The Falls Creek programming provides material for church groups to use when the leaders meet with campers after the evening services.

“They (church leaders) were happy with the in-cabin resources we provided this year,” said Harrison.  “Anytime a theme is easily adaptable for a group, people get excited about being there. The groups seemed to have a great time in their cabins. The experiences church groups have in their cabin seem to determine how the week is going to go.

With the new Mathena Family Event Center now accessible on campus, the daily schedule of camp made it possible for all campers to meet for morning Bible studies at the same time in their respective age groups—middle school, high school and high school graduates.

“It helped us a lot,” said Harrison about utilizing the Event Center. “We had BCM (Baptist Collegiate Ministries) helping us lead “Next Chapter” (for high school graduates) in the chapel, so having the new facilities, especially the event center helped us out a lot.”

Falls Creek also featured 11 breakout studies throughout a week of camp. The two most popular breakout sessions were Project: Love, which covered topics of dating and relationships, and Apologetics Forum, which addressed tough questions about Christianity and the Bible.

Harrison said breakout sessions on missions for students and also for leaders was provided. There also were evangelism breakouts led by the weekly camp pastor and worship breakouts led by the worship band each week. Falls Creek also offered a breakout session addressing drugs and alcohol.


CrossTimbers was in the middle of its pre-teen week at time of publication, but the camp for children completing 3rd through 6th grades recorded 386 total spiritual decisions after 10 four-week sessions this summer. The decisions included 228 professions of faith, 87 restoration decisions, 22 assurances of salvation, nine special callings and 39 other decisions.

“It has been a great summer,” said Glenn Barber, CrossTimbers program director and BGCO children’s ministry specialist. “We have done a lot with our missions education and got phenomenal feedback. We’ve heard it was the best we’ve ever had.”

The theme for CrossTimbers this summer was “Be Transformed,” making an emphasis on how to live the Christian life, which included being involved in mission work and evangelism.

“We had several churches who want to partner with the Appalachian ministry that we featured at one of our mission stops,” Barber said. “One church during their Vacation Bible School turned in their missions offering for this Appalachian ministry. It’s been encouraging to see these responses.”

Another daily segment of CrossTimbers involves teaching campers how to share the Gospel with friends by using the Gospel tract “One Great God,” which is part of the BGCO’s Connect>1 Evangelism strategy.

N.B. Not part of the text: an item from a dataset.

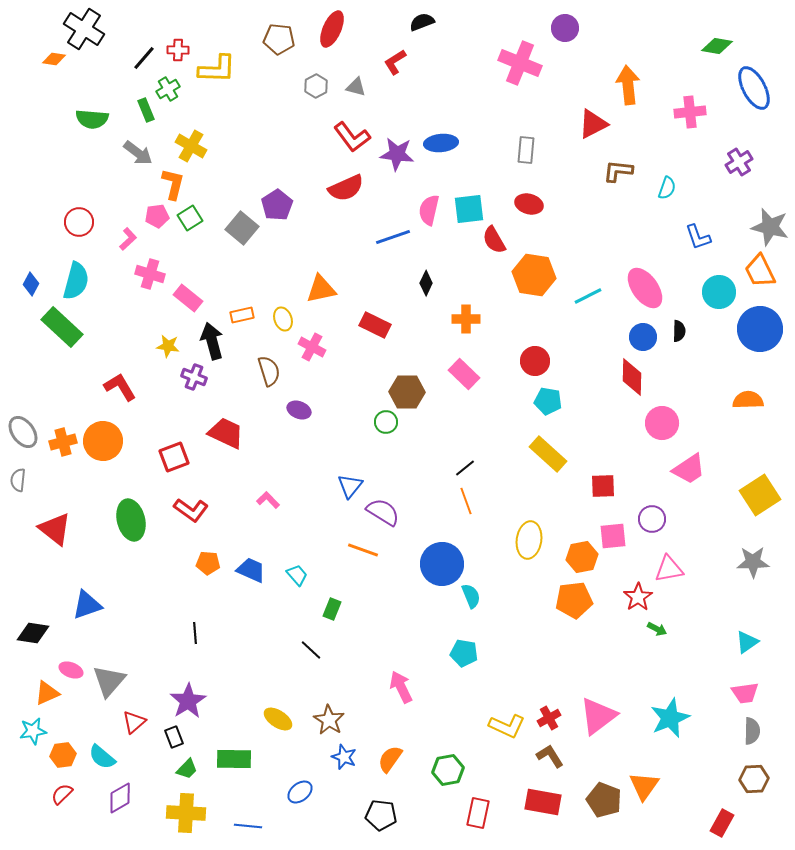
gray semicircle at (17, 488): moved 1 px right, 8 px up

“Representatives of a church came by today to pick up one of our giant kids tracts. They are doing a big event and wanted to promote that,” Barber said, mentioning the presentation of “One Great God.”

Some of the best reports from CrossTimbers involve the church sponsors sharing the Gospel with campers, some of who are parents sharing with their own children.

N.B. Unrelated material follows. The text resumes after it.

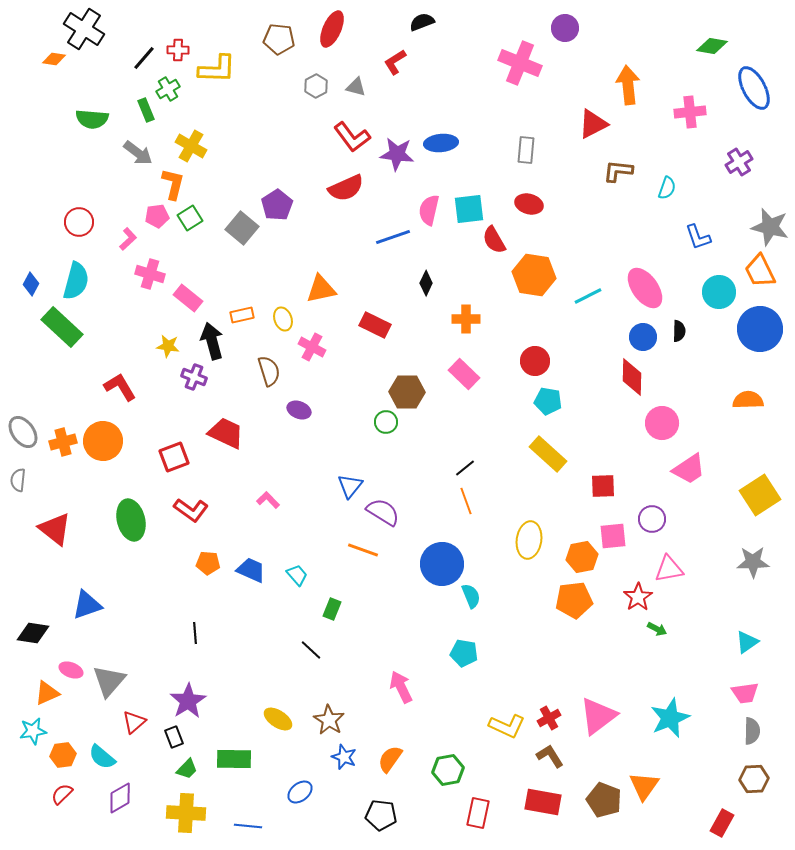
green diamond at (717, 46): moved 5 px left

“We have a lot of opportunities for parents to come as sponsors, and we have a time of counseling training on how to talk with kids about salvation,” said Barber. “I talked with sponsors who said ‘This is great. This has really helped.’ It’s very equipping, so they can sit down and walk through step-by-step with a child. It’s really been a great opportunity for them to share.”

Sharing the Gospel was prevalent throughout both Falls Creek and CrossTimbers with many exciting responses. May God bless these life-changing experiences that happened during this summer.